Santa Barbara Harbor is administered by the City of Santa Barbara Water Front Department and is under the control of a harbormaster. who has an office at the SW corner of the harbor. Transients should report to the harbormaster for guest slip assignments. The office monitors VHF-FM channel 16, and can be reached by telephone 805-564-5530.
The City Pier, inside the harbor, has diesel fuel, gasoline, commercial ice, water, and other marine supplies and has a hoist with a maximum lift of 2 tons.
There is a boatyard on the SW side of the basin that can handle craft up to 25 tons and 50 feet for hull and engine repairs. A small floating drydock in the harbor can lift craft up to 20 tons for hull maintenance and repair. There are several other boat builders and repair yards in the city of Santa Barbara.
Navigation:
Click the “Map View” button above to see a chart of this harbor.
Santa Barbara, 29 miles NW of Point Hueneme, is a resort city and popular yachting harbor. The harbor is used mostly by pleasure craft and fishing vessels. There are about 1,200 slips in the harbor.
Santa Barbara Light (34°23’47″N., 119°43’21″W.), 142 feet above the water, is shown from a 24-foot white tower about 2 miles W of the harbor entrance.
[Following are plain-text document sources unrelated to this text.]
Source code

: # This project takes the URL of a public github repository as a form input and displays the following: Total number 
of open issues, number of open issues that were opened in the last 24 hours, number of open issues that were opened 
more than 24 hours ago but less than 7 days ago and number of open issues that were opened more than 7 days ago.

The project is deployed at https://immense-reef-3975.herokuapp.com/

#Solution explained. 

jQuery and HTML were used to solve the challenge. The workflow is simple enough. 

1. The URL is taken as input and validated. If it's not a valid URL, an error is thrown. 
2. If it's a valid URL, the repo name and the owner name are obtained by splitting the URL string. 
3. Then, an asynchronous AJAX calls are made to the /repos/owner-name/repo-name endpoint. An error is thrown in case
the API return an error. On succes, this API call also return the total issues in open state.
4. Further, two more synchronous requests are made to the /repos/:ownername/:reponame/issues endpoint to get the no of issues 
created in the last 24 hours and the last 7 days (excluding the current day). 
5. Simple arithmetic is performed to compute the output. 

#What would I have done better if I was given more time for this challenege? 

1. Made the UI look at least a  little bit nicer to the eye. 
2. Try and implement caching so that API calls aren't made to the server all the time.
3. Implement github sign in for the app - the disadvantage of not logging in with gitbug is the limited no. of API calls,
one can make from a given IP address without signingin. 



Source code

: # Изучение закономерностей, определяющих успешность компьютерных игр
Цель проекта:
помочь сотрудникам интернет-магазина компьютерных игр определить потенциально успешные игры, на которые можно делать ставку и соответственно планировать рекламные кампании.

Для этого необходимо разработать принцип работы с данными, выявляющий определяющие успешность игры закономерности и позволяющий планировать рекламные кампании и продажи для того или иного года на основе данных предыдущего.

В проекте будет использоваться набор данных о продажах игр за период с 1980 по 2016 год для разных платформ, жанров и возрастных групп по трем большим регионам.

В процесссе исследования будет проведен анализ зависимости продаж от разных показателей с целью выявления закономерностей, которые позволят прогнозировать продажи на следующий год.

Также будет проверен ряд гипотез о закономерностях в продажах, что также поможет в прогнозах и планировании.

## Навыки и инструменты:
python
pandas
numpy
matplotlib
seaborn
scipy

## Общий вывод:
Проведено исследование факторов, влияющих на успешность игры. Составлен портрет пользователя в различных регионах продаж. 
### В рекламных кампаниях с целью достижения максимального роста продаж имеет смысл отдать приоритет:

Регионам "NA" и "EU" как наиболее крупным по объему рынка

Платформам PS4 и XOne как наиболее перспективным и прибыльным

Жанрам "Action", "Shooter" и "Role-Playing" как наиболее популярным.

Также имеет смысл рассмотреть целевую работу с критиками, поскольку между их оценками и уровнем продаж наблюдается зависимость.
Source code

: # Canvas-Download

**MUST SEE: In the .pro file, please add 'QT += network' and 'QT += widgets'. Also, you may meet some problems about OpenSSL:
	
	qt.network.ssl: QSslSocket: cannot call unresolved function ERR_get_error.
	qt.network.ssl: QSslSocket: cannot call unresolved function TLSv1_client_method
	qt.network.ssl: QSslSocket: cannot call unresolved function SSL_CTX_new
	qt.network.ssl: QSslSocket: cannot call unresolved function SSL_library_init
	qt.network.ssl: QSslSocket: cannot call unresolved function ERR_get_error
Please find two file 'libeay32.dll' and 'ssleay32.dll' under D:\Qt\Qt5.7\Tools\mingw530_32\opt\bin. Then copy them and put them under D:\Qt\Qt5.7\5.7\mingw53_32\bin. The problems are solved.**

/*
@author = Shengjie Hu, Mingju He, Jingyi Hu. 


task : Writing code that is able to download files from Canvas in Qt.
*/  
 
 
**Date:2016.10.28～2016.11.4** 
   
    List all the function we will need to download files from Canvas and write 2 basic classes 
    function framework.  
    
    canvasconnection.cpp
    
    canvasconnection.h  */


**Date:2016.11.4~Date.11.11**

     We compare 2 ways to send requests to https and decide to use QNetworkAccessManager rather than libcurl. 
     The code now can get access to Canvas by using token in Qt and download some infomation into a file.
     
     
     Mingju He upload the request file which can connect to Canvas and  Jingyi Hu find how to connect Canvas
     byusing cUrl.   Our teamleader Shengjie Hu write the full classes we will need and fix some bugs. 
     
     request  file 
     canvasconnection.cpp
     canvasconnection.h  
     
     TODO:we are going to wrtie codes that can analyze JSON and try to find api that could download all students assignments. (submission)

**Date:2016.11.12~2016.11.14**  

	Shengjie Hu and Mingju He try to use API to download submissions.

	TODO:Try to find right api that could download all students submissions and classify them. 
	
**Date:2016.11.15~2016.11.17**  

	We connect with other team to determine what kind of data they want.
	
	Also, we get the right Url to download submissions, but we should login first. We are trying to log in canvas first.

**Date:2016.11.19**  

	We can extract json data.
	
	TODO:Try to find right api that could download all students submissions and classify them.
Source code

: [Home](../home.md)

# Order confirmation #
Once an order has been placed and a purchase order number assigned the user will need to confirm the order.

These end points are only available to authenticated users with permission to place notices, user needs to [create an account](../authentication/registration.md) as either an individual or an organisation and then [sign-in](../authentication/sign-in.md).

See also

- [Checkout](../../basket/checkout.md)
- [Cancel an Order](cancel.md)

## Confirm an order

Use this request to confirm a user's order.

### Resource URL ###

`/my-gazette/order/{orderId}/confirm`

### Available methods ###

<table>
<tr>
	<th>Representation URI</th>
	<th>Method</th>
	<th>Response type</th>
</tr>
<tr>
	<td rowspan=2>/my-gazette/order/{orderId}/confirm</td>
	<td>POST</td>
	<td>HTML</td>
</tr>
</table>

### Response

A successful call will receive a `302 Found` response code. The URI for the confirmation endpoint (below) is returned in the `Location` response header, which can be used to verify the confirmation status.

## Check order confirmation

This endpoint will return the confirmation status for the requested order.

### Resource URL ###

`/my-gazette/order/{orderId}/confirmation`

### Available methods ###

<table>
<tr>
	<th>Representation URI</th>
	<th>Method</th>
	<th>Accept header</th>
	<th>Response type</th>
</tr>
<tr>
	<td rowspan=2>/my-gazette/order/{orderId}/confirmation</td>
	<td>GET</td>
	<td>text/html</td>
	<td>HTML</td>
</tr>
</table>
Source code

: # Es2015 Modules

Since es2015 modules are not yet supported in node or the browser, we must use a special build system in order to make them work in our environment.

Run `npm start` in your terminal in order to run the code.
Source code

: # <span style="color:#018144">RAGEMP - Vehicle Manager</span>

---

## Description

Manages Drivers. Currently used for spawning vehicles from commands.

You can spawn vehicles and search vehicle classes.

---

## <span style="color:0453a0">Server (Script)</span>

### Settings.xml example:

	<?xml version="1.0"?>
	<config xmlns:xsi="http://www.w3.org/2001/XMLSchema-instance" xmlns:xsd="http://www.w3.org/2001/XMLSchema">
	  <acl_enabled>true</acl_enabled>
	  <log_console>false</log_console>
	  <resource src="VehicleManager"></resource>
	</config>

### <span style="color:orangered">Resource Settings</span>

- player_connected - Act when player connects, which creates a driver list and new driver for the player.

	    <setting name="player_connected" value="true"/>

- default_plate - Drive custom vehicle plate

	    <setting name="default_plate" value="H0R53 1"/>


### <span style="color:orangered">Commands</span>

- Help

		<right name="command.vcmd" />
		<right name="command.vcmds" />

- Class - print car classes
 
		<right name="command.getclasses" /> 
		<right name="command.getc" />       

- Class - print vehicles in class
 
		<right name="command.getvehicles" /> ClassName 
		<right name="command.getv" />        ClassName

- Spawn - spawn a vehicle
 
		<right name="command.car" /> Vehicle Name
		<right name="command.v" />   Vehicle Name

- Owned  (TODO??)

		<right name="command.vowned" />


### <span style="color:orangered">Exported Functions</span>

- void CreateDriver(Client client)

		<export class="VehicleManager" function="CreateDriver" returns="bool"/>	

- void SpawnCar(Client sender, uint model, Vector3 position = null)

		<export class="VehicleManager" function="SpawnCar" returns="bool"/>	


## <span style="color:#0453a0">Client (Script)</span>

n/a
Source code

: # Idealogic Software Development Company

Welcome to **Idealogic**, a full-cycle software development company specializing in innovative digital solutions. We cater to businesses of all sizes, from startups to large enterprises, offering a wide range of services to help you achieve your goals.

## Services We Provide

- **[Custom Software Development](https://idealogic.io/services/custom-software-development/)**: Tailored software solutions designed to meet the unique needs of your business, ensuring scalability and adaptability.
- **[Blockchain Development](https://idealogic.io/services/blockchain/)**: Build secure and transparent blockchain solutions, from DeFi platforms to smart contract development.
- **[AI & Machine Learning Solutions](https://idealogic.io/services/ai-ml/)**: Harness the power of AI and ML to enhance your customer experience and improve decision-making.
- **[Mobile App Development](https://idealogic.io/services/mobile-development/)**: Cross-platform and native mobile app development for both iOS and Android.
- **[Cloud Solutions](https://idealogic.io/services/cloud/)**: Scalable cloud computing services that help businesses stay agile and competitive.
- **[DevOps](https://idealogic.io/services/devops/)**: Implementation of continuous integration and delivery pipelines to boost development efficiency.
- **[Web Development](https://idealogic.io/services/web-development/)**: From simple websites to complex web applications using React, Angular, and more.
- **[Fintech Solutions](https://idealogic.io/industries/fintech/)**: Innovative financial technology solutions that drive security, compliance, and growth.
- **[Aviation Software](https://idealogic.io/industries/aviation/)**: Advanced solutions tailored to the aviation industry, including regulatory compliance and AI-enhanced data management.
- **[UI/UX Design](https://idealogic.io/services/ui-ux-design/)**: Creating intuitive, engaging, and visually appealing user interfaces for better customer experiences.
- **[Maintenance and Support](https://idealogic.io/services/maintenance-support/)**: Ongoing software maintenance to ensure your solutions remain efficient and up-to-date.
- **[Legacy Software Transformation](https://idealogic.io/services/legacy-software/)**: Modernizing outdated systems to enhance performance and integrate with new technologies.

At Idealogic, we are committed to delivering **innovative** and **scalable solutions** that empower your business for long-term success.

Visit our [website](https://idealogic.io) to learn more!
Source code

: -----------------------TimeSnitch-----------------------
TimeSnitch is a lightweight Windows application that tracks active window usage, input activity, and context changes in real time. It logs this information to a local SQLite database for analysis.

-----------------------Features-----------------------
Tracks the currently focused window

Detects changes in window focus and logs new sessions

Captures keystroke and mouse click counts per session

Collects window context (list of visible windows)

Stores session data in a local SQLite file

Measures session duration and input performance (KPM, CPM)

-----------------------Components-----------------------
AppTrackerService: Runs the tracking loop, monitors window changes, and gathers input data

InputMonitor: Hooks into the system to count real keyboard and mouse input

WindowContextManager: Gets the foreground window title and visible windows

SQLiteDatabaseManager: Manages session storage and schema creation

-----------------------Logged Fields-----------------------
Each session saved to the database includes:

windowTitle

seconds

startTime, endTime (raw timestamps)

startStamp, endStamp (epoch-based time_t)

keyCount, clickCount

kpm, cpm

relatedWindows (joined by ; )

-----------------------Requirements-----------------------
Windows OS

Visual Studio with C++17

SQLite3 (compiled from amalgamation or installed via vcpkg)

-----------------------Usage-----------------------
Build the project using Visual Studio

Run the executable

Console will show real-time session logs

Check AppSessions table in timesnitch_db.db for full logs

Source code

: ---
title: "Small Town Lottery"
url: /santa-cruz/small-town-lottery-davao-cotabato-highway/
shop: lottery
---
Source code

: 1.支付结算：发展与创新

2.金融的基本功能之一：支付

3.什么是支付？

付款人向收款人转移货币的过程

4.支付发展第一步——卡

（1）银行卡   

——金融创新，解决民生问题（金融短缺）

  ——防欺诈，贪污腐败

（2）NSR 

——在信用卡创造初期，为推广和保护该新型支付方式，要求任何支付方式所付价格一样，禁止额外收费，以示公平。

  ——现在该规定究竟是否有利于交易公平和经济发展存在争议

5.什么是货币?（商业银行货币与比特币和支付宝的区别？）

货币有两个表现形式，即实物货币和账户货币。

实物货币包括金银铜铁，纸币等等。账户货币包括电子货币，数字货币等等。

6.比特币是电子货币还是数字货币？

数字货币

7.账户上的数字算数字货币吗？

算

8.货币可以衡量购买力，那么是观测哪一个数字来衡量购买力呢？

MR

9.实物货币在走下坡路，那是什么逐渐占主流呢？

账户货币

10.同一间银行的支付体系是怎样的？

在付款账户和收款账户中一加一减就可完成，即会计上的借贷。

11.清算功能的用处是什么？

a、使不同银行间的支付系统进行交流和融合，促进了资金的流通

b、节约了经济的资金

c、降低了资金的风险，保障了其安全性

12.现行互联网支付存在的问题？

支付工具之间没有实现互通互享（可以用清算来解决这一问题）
Lavigia Hill, 0.6 mile NE of the light is 459 feet high and the distinguishing feature in approaching Santa Barbara from the E or W.
Submerged shellfish structures are about 0.7 mile SE of Santa Barbara Light in about 34°23’15″N., 119°42’45″W.
Santa Barbara Point, 1 mile E of the light, is a high cliff at the SE limit of the narrow tableland extending from Lavigia Hill. The point is the beginning of a sand beach extending 0.6 mile E to Point Castillo, the W point of the breakwater forming Santa Barbara Harbor.
The harbor has a 500-yard breakwater extending NE from Point Castillo to an extensive sandbar which forms the S side of the harbor. A jetty extends across the sandbar about 400 yards N from the NE end of the breakwater. A light is at the end of the jetty and a light and sound signal mark the connection between the breakwater and jetty. The sound signal is activated by the Santa Barbara Harbor Patrol. The NE side of the harbor is formed by Stearns Wharf; the wharf is marked by a light at the S end. A groin, about 125 yards long, extends S from shore about 0.3 mile W of Stearns Wharf.
A dredged entrance channel leads NW between the breakwater and Stearns Wharf then turns SW into the harbor. The channel is marked by buoys. The harbor buoys are not charted because their positions are frequently changed. The entrance and harbor are subject to rapid shoaling. The harbormaster advises that the entrance channel has a tendency to shoal after SE storms.